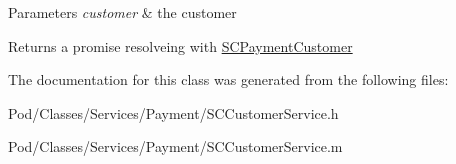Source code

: \begin{DoxyParams}{Parameters}
{\em customer} & the customer\\
\hline
\end{DoxyParams}
\begin{DoxyReturn}{Returns}
a promise resolveing with \hyperlink{interface_s_c_payment_customer}{S\+C\+Payment\+Customer} 
\end{DoxyReturn}


The documentation for this class was generated from the following files\+:\begin{DoxyCompactItemize}
\item 
Pod/\+Classes/\+Services/\+Payment/S\+C\+Customer\+Service.\+h\item 
Pod/\+Classes/\+Services/\+Payment/S\+C\+Customer\+Service.\+m\end{DoxyCompactItemize}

-*-*-

• Aim of the exercise: The result should be an exact copy of every entry above, with no pictures included.

• Result of the exercise:
Source code

: \begin{DoxyParams}{Parameters}
{\em customer} & the customer\\
\hline
\end{DoxyParams}
\begin{DoxyReturn}{Returns}
a promise resolveing with \hyperlink{interface_s_c_payment_customer}{S\+C\+Payment\+Customer} 
\end{DoxyReturn}


The documentation for this class was generated from the following files\+:\begin{DoxyCompactItemize}
\item 
Pod/\+Classes/\+Services/\+Payment/S\+C\+Customer\+Service.\+h\item 
Pod/\+Classes/\+Services/\+Payment/S\+C\+Customer\+Service.\+m\end{DoxyCompactItemize}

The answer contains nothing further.